Even before infants begin to speak, hearing language promotes object categorization. Hearing the same label, “That’s a dog!” applied to a diverse set of objects -- a collie, a terrier, a pug -- promotes infants’ acquisition of object categories (e.g., the category “dog”). But in infants’ daily lives, most objects go unlabeled. Infants are constantly seeing new things, and even the most determined caregivers cannot label each one.
How can we reconcile the power of labels with their relative scarcity? New research from Northwestern University reveals that infants can use even a few labeled examples to spark the acquisition of object categories. Those labeled examples lead infants to initiate the process of categorization, after which they can integrate all subsequent objects, labeled or unlabeled, into their evolving category representation.
This strategy, known as “semi-supervised learning” (SSL), has been documented extensively in machine learning. Labeled examples provide an initial outline of a category, and subsequent, unlabeled examples flesh out that outline, making sure it represents a broad range of category members.
Northwestern researchers asked whether this efficient strategy also was applicable to 2-year-olds. To do so, they showed infants six objects from the same novel category, one infants had never seen before. They then varied whether and how these objects were labeled (“Look at the dax!”). Infants for whom all six objects were labeled successfully learned the category, but those who heard no labels failed. Critically, infants in the semi-supervised condition -- for whom only the first two objects were labeled -- succeeded, learning the new category just as successfully as if all the objects were labeled.
“These results suggest that semi-supervised learning can be quite powerful.

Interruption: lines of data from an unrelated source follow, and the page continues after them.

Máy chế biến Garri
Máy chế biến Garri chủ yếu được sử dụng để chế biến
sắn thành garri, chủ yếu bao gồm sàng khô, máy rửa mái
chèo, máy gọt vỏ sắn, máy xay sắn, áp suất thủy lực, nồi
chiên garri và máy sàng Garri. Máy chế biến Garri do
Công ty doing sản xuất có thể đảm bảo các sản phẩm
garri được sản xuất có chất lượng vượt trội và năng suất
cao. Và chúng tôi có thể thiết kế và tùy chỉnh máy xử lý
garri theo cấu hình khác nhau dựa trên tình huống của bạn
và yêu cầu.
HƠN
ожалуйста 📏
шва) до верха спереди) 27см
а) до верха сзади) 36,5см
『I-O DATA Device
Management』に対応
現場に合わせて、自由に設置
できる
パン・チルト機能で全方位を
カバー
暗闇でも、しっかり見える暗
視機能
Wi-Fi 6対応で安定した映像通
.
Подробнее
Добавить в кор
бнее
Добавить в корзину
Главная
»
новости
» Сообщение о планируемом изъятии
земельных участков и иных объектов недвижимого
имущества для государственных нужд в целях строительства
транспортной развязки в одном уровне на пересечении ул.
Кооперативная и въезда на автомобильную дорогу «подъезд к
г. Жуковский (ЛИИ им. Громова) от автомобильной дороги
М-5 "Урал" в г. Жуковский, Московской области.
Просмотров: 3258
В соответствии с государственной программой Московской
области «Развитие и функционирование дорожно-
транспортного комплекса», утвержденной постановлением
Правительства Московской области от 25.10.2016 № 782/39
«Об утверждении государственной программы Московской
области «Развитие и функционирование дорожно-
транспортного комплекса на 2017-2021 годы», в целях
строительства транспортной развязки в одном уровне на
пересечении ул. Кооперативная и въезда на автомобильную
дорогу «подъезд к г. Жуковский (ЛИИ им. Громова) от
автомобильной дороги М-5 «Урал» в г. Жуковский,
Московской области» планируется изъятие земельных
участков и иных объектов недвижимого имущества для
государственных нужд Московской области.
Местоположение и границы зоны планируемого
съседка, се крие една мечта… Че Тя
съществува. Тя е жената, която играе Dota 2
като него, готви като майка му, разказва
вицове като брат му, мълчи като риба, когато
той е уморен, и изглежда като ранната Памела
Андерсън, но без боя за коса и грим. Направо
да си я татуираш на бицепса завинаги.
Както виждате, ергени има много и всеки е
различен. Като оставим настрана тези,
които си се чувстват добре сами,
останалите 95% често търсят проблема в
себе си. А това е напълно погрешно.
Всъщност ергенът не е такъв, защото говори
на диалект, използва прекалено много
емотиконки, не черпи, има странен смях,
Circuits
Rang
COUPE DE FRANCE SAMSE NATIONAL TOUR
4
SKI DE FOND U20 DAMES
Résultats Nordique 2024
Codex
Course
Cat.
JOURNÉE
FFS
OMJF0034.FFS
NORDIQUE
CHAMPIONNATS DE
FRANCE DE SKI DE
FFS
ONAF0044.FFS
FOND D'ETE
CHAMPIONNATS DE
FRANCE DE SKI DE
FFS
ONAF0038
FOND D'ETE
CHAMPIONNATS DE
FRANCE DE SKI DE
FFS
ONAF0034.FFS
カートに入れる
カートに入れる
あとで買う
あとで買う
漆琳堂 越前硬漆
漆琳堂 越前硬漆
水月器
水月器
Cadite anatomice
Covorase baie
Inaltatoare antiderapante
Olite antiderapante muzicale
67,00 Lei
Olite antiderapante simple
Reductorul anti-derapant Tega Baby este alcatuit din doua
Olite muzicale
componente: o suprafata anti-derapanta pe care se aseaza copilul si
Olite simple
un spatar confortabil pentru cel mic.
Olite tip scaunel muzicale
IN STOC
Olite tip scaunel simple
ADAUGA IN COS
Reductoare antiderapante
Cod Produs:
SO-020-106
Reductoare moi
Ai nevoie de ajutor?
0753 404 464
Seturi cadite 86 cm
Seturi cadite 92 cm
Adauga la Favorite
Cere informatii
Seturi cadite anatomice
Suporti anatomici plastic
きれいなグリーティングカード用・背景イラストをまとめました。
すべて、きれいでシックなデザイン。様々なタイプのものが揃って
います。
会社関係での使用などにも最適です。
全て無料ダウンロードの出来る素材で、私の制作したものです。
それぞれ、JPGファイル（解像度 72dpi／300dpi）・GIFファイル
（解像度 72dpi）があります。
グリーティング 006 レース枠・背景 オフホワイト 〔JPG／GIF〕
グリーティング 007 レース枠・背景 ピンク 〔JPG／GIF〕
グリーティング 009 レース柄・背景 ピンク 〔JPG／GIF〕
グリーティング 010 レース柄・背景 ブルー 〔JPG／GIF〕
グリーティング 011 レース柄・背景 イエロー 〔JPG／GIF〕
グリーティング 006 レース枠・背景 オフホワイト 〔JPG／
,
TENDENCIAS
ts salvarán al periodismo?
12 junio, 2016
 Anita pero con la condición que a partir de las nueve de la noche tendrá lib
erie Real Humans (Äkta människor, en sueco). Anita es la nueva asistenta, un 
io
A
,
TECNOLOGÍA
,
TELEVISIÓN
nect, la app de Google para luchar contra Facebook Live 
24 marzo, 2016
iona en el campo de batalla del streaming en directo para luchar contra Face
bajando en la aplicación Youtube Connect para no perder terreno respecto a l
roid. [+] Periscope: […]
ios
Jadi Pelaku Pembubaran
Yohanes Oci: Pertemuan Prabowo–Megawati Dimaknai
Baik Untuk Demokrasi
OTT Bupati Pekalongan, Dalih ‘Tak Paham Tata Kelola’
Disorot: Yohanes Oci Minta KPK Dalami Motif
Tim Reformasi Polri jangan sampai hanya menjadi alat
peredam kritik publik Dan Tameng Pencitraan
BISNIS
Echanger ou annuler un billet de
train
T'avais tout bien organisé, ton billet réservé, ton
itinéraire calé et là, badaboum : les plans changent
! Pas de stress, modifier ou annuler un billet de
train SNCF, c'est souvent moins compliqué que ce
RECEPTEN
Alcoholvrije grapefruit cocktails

Seeing just two labeled examples jump-starts infants’ category learning. Once they’ve heard a few objects receive the same label, infants can learn the rest on their own, with or without labels,” said Alexander LaTourrette, the lead author of the study and a doctoral candidate in cognitive psychology in the Weinberg College of Arts and Sciences at Northwestern.
Moreover, the timing of the labeling mattered. If the two labeling episodes came at the end of the learning phase, after infants had already seen the unlabeled objects, they failed to learn the category. This tells us that infants can use semi-supervised learning. They use the power of labeling to learn more from subsequent, unlabeled objects.
“This insight from machine learning sheds light on a paradox in infant development. How can labels be helpful to infants if they’re so rare? In semi-supervised learning, labels exert a powerful influence even if they are rare,” said Sandra Waxman, senior author of the study, director of the Infant and Child Development Center, faculty fellow in Northwestern’s Institute for Policy Research and the Louis W. Menk Chair in Psychology at Northwestern. “Naming objects certainly does promote early language and cognitive development. This new works shows how efficiently infants link objects and the words we use to describe them. Like our most powerful computers, infants do not need us to name every single object they see.”
“A little labeling goes a long way: Semi-supervised learning in infancy” was published this week in Developmental Science.